So begins Collector: An Inside Account of U.S. Intelligence in the Afghanistan and Iraq Wars. Detailing my experiences in human intelligence (HUMINT) in the first year of both wars, what unfolds is an increasingly dark chronicle of intelligence failure in the aftermath of 9/11.

Seen from the dual perspectives of a HUMINT analyst (Afghanistan) and HUMINT collector (Iraq), the various limitations both roles faced merged into grave uncertainties on the ground. Hobbled by poor planning, poor training, poor communications, virtually nonexistent top-level leadership, and a pitiful lack of resources for HUMINT operations, the U.S. military's tactical-level intelligence apparatus would inevitably prove ineffective against each war’s growing insurgency.

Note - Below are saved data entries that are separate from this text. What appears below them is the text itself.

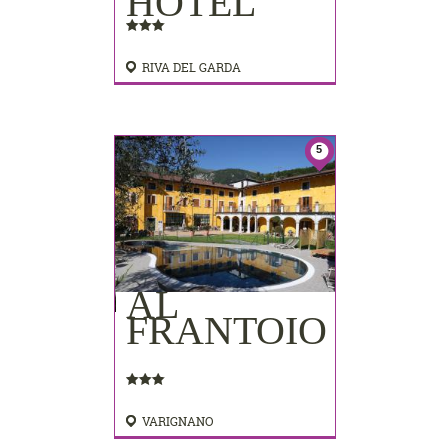
HOTEL
RIVA DEL GARDA
5
AL
FRANTOIO
VARIGNANO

Through source meets in downtown Baghdad, detainee interrogations on the Syrian border, late-night house raids in the hinterlands of the “Sunni Triangle,” and classified briefings within the U.S. Army's top command in Afghanistan, U.S. HUMINT’s overall dysfunction will become abundantly clear. Unsparing and methodical, Collector ultimately ends as a warning of the grinding war years to come.

An Unconventional Memoir

Unlike traditional memoirs, Collector focuses exclusively on the wars and the mission. Aside from occasional flashbacks to previous intelligence training or other relevant content, there is nothing extraneous. Collector not only recounts what happened on the ground but explains why things happened as they did.